La crise de la social-démocratie

Mais l’écart se creuse entre les politiques menées et l’aspiration de la population. Le vote protestataire se développe. De nombreux électeurs sont alors attirés par la droite populiste de Pim Fortuyn. L’assassinat de ce dernier à quelques jours du scrutin de 2002 fait exploser le score de ce parti atypique. En remportant 26 sièges au parlement (sur 150), il devient la deuxième force du pays. Les sociaux-démocrates sont laminés et perdent environ la moitié des 45 sièges qu’ils possédaient. Un gouvernement de droite dure se met en place avec les démocrates-chrétiens, les libéraux et la liste Pim Fortuyn. Mais ce gouvernement ne résiste pas à l’amateurisme de ses ministres populistes, ce qui entraîne de nouvelles élections en 2003. C’est une coalition de droite libérale qui arrive au pouvoir, poursuivant la politique de démantèlement de l’État social néerlandais.

Le Parti du travail, qui reste dans l’opposition, en profite pour amorcer, en 2005, sa mue idéologique.
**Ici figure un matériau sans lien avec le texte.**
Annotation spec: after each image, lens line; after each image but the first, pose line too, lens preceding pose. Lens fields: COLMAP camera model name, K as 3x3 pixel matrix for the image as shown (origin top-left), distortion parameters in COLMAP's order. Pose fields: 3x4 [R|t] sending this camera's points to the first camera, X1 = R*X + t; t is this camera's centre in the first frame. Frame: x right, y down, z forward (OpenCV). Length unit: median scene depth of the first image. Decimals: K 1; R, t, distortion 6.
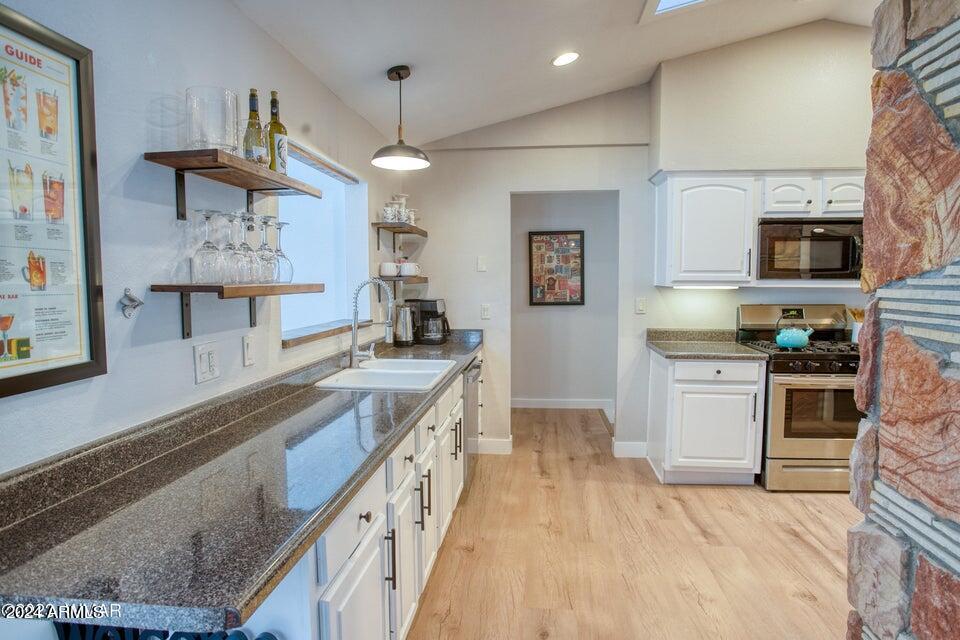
lens RADIAL K [[540.8, 0, 494.2], [0, 540.8, 316.5], [0, 0, 1]] dist [-0.030510, 0.004966]
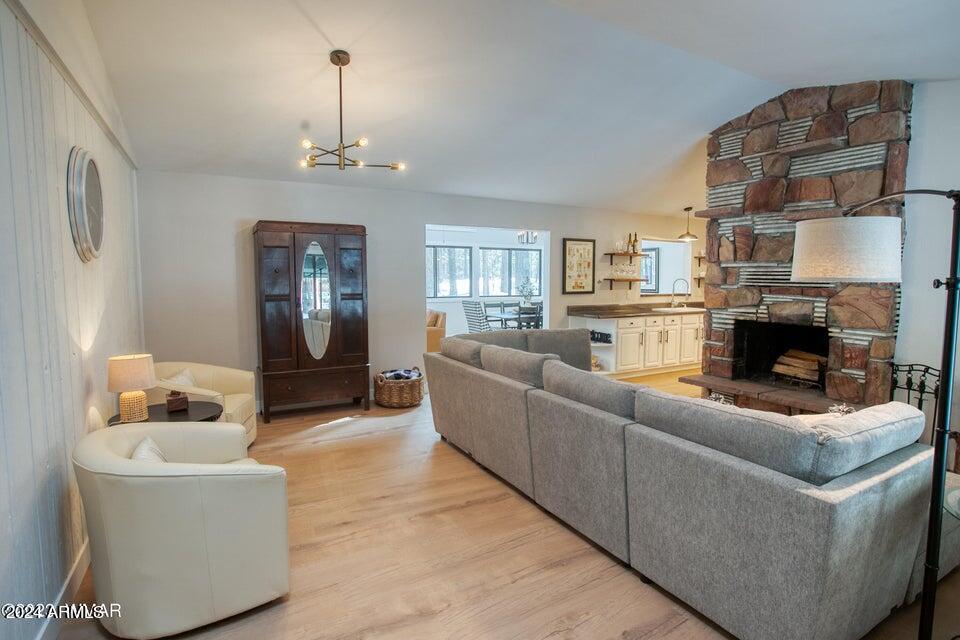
lens RADIAL K [[473.1, 0, 473.6], [0, 473.1, 320.4], [0, 0, 1]] dist [-0.045488, 0.006025]
pose [[0.563877, 0.081168, -0.821861, 1.073861], [-0.063169, 0.996482, 0.055074, 0.076006], [0.823440, 0.020861, 0.567020, -1.158494]]
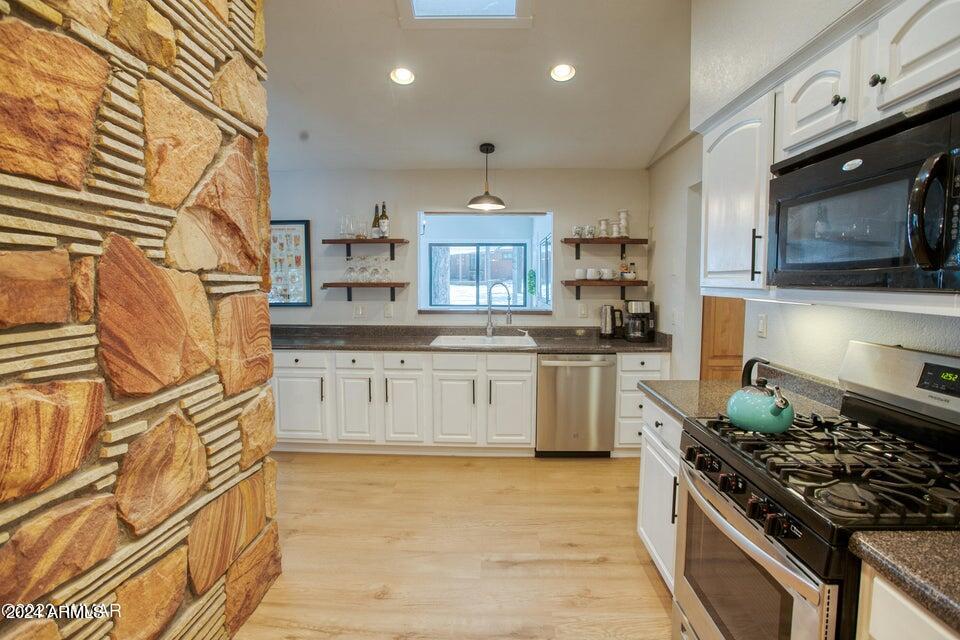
lens RADIAL K [[473.1, 0, 472.6], [0, 473.1, 318.8], [0, 0, 1]] dist [-0.045488, 0.006025]
pose [[0.054513, 0.084069, -0.994968, 0.966880], [-0.071077, 0.994248, 0.080114, -0.056370], [0.995980, 0.066352, 0.060175, 0.727265]]
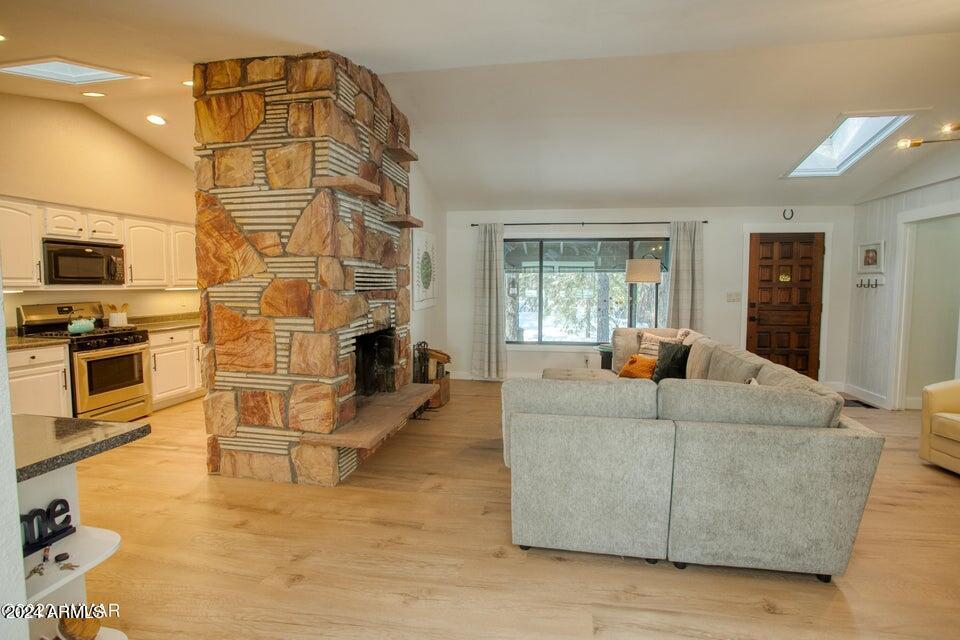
lens RADIAL K [[473.1, 0, 487.8], [0, 473.1, 319.8], [0, 0, 1]] dist [-0.045488, 0.006025]
pose [[0.084830, -0.074301, 0.993621, -0.553296], [0.069176, 0.995249, 0.068517, 0.014853], [-0.993991, 0.062922, 0.089567, -0.169575]]
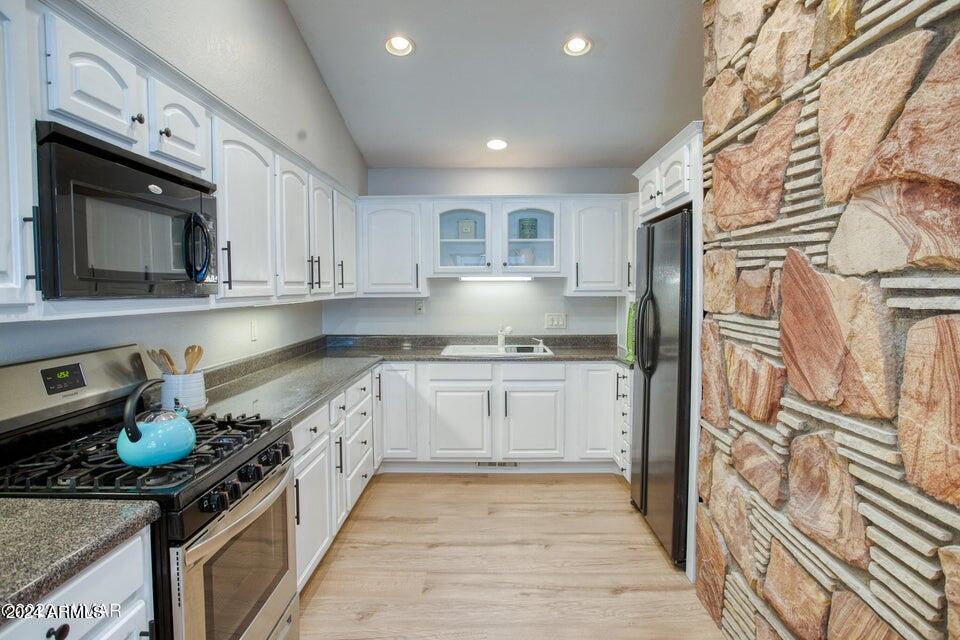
lens RADIAL K [[540.8, 0, 480.1], [0, 540.8, 323.2], [0, 0, 1]] dist [-0.030510, 0.004966]
pose [[-0.084979, -0.059217, 0.994621, 0.129582], [0.074360, 0.995072, 0.065597, -0.058410], [-0.993604, 0.079534, -0.080157, 0.792402]]
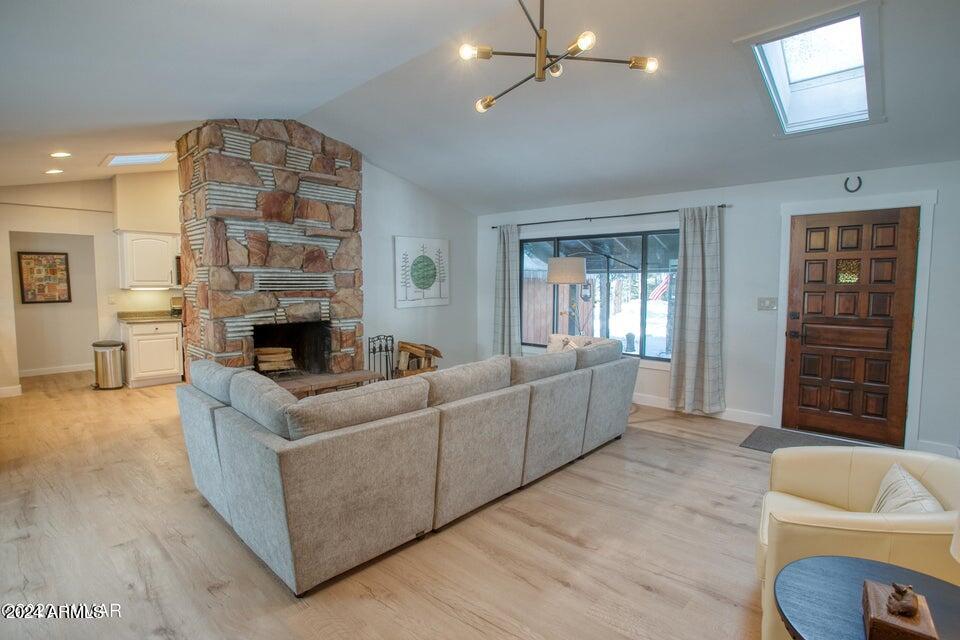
lens RADIAL K [[473.1, 0, 480.1], [0, 473.1, 318.1], [0, 0, 1]] dist [-0.045488, 0.006025]
pose [[0.609895, -0.055235, 0.790555, -0.239965], [0.052945, 0.998179, 0.028895, 0.074913], [-0.790712, 0.024233, 0.611709, -1.099357]]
Il assume ainsi clairement son social-libéralisme et apporte un soutien sans faille au camp du « oui » lors du référendum européen (tout comme les grandes centrales syndicales, le patronat, les églises, les associations de défense des droites de l’homme, les organisations écologistes et la quasi-totalité des médias). Comme en France, la très large victoire du « non » (62%) marque  une crise profonde entre les institutions représentatives et la population.

L’émergence de la gauche radicale

Cette défiance a continué de nourrir le vote de protestation. Mais cette fois-ci la droite populiste n’est plus l’outil privilégié par les électeurs. Le scrutin du 22 novembre 2006, voit en effet le triomphe du Parti Socialiste et de son leader charismatique, l’ancien ouvrier, métallo et syndicaliste, Jan Marijnissen. Un parti ex-maoïste, certes aujourd’hui rénové, mais toujours situé à la gauche de la gauche. Fort de ses 25 députés, celui-ci fait presque jeu égal avec la social-démocratie traditionnelle (32 sièges) et devient la troisième force politique du Pays (une première en Europe). Le Parti du travail choisit cependant d’entrer dans une coalition dirigée par la droite et obtient le poste de ministre des finances pour son leader Wouter Bos. Les partis d’extrême droite quant eux doivent se contenter d’un total de 11 sièges.

Aujourd’hui, le modèle de « démocratie apaisée » des Pays-Bas a du plomb dans l’aile. Les réformes libérales engagées dans les années 90, tant par la gauche que par la droite, ont conduit les électeurs à se tourner vers le vote protestataire. Si la droite populiste en a d’abord profité, c’est maintenant la gauche radicale qui a le vent en poupe… au grand dam de la social-démocratie.